Da segnare sull’album dei ricordi: i Clever Square che sono venuti in treno e la loro risposta a "Pop Porno", una versione di "Outside is cold for us" cantata persone che non erano Maolo (Enzo mi pare ma giuro che non mi ricordo, il che forse vuol dire che ad un certo punto anche io avevo bevuto troppo), ma anche conoscere finalmente, dopo anni e anni che leggo il suo blog, Margherita F. che ho trovato seduta sul mio prato a sera inoltrata poiché era rimasta bloccata da un concerto dei Sonora al Teatro Romano, un djset eccessivamente divertente (che mi ha fatto ballare nonostante le fatiche organizzative), l’impianto che ogni tanto si zittiva durante This Is How You Spell "Hahaha, We Destroyed The Hopes And Dreams Of A Generation Of Faux-Romantics" e la gente che andava avanti a cantare, io e Nur che cantiamo gli Envelopes distruggendoci le corde vocali, e poi i Wave Pictures e le ultime danze, la Danelectro della Carlotta, che è verde ed è come quella dei Wave Pictures, con cui ho cercato di suonare "In The Aereoplane Over The Sea" ma non mi ricordavo gli accordi (ulteriore conferma alle mie bevute), la colazione "in paese" con Enzo e Nur, loro vestiti per bene e io con una maglietta dei Velvet Underground sporca di anguria, il Calorifero dimenticato a casa mia e i momenti in cui ci siamo sentiti persi, senza macchina, con un contrabbasso e senza soldi per chiamare un taxi, il regalo di Merih appeso agli alberelli, i fogli di carta giganteschi e i pennarelli colorati che io e Michele abbiamo comprato al supermercato (anche la filosofia sulle caramelle, sugli orsi di gomma che hanno tutti lo stesso sapore) le spillette e la gigantesca scritta Lou Fai sul tetto della casetta.
I ringraziamenti sarebbero troppi e correrei il rischio di dimenticare qualcuno quindi me ne sto zitta perché non sarebbe giusto. Tutti, tutti, veramente tutti. [Però la prossima volta datemi una mano a pulire, senno la mia mamma mi sgridaa!]
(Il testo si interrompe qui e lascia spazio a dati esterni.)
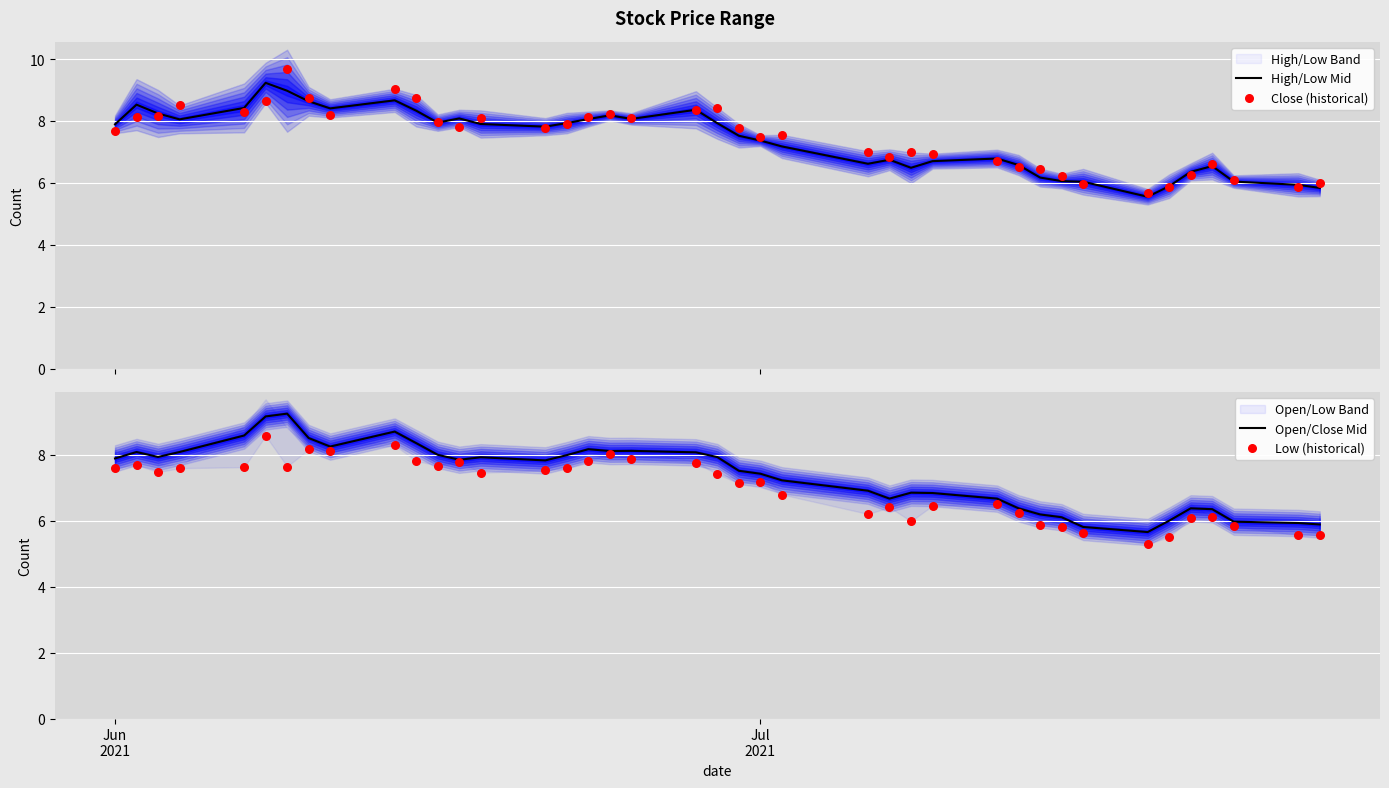

Which series reaches the minimum Y coordinate?

Low (historical)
L’estate prossima è un desiderio, ma devo dare priorità alla mia laurea, già di per sé abbastanza inutile.
Di positivo c’è che ho passato Macroeconomia e che quando avevo preparato l’esame in tre giorni dopo Gonzi e Fake P avevo preso 21.
Ma c’è anche la mia cartina dell’Europa con i suoi post-it viola che vorrei andare a trovare o rivedere.

[Canzoni infilare dentro un cd mezz’ora prima che i Clever Square passassero a prendermi, gioia e tristezza, concretezza e canzoni allucinate]
[Avocado Baby – The Wave Pictures]

[Nota sulla festa in rosso: dopo il record positivo di presenza l’anno scorso (tutte le sera per un tempo considerevole), quest’anno sto cercando di battere il record negativo: ci sono stata la prima sera, giusto il tempo di bere una birra e di scorrere la sezione new wave dei vinili, e ieri sera, giusto il tempo aggiungere un esemplare alla mia collezioni di camicie verdi anni ’70 e di re impadronirmi di una copia di Rum, Sodomy and the Lash dei Pogues identica a quella che mio padre mi ha perso, cioè senza bonus track idiote perché io odio le ristampe con le aggiunte.]